* **Exercise requirements**:
The output is the lines below from the one with "وأشارت إلى أن" through the one with "weitere Aktionen im", both included, printed exactly and with no other line.

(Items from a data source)
::::

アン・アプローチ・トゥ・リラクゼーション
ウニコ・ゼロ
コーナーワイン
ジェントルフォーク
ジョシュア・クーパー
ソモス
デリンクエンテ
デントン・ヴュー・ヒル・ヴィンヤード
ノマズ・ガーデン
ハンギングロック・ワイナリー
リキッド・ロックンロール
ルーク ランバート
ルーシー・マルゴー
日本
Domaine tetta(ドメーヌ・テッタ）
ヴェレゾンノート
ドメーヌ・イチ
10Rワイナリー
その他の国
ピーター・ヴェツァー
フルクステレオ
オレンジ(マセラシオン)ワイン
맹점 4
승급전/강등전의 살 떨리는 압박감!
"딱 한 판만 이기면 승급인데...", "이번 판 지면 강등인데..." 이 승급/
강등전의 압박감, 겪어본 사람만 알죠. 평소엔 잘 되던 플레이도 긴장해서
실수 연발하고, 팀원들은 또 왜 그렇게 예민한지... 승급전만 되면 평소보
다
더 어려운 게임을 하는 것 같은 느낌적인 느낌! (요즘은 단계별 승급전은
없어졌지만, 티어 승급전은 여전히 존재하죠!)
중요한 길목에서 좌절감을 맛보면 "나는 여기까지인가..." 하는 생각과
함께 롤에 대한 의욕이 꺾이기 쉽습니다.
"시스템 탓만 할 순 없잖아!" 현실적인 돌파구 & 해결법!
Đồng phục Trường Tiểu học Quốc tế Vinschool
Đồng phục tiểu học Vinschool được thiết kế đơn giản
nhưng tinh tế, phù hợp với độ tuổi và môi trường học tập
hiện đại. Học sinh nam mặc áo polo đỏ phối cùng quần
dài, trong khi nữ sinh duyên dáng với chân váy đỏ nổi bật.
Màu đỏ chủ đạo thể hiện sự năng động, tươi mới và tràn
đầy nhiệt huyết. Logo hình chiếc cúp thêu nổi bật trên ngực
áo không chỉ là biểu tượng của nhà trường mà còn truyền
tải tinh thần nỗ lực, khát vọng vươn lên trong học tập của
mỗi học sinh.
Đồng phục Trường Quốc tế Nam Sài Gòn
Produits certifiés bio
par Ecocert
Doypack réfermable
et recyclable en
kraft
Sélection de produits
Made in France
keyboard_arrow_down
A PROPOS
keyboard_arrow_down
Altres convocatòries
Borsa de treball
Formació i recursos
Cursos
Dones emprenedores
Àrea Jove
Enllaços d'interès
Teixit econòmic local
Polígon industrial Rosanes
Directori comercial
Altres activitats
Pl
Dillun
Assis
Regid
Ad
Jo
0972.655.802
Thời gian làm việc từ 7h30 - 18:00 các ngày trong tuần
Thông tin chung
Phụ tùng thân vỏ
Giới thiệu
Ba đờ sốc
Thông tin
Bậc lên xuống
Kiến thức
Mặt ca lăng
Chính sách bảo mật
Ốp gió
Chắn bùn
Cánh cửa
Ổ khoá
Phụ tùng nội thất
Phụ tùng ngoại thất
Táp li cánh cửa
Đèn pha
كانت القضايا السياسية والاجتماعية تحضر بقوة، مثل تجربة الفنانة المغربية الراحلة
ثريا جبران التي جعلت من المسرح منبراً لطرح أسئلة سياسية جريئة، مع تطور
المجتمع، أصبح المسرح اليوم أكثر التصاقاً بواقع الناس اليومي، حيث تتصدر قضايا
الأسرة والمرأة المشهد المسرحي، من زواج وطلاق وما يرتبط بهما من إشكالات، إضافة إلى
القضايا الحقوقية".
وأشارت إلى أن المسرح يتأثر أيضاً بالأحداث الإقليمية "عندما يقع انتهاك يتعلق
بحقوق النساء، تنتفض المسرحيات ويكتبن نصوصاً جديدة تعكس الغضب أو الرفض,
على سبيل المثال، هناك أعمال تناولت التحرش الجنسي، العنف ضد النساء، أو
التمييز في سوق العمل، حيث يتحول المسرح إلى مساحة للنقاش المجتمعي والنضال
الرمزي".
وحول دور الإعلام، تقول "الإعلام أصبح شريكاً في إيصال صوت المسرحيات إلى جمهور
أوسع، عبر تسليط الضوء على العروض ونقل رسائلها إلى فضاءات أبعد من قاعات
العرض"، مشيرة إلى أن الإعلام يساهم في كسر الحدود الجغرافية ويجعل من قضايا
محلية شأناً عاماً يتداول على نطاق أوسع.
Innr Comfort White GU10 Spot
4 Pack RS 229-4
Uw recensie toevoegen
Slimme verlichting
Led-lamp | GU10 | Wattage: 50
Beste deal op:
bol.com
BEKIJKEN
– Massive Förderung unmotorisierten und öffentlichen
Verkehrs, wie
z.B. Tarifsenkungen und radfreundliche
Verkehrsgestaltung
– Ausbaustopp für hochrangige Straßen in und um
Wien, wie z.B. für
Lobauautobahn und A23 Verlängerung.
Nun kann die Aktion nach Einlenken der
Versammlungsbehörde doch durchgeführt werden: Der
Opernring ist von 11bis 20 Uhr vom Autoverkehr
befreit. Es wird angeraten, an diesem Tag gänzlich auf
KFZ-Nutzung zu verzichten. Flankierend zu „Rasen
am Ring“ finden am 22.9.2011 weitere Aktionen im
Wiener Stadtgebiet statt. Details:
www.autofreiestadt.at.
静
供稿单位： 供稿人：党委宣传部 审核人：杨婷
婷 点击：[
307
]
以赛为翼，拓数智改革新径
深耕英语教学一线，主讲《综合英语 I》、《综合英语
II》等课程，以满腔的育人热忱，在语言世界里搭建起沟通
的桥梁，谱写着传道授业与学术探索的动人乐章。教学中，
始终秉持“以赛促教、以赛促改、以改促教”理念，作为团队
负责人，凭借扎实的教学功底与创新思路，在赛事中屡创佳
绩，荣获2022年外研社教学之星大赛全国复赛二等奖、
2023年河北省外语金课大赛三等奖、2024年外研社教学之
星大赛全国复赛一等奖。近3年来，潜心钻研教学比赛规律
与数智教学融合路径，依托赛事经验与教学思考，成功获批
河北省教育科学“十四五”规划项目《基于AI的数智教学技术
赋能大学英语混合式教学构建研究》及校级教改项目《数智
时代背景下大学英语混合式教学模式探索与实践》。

::::

* **Answer for the task**:
وأشارت إلى أن المسرح يتأثر أيضاً بالأحداث الإقليمية "عندما يقع انتهاك يتعلق
بحقوق النساء، تنتفض المسرحيات ويكتبن نصوصاً جديدة تعكس الغضب أو الرفض,
على سبيل المثال، هناك أعمال تناولت التحرش الجنسي، العنف ضد النساء، أو
التمييز في سوق العمل، حيث يتحول المسرح إلى مساحة للنقاش المجتمعي والنضال
الرمزي".
وحول دور الإعلام، تقول "الإعلام أصبح شريكاً في إيصال صوت المسرحيات إلى جمهور
أوسع، عبر تسليط الضوء على العروض ونقل رسائلها إلى فضاءات أبعد من قاعات
العرض"، مشيرة إلى أن الإعلام يساهم في كسر الحدود الجغرافية ويجعل من قضايا
محلية شأناً عاماً يتداول على نطاق أوسع.
Innr Comfort White GU10 Spot
4 Pack RS 229-4
Uw recensie toevoegen
Slimme verlichting
Led-lamp | GU10 | Wattage: 50
Beste deal op:
bol.com
BEKIJKEN
– Massive Förderung unmotorisierten und öffentlichen
Verkehrs, wie
z.B. Tarifsenkungen und radfreundliche
Verkehrsgestaltung
– Ausbaustopp für hochrangige Straßen in und um
Wien, wie z.B. für
Lobauautobahn und A23 Verlängerung.
Nun kann die Aktion nach Einlenken der
Versammlungsbehörde doch durchgeführt werden: Der
Opernring ist von 11bis 20 Uhr vom Autoverkehr
befreit. Es wird angeraten, an diesem Tag gänzlich auf
KFZ-Nutzung zu verzichten. Flankierend zu „Rasen
am Ring“ finden am 22.9.2011 weitere Aktionen im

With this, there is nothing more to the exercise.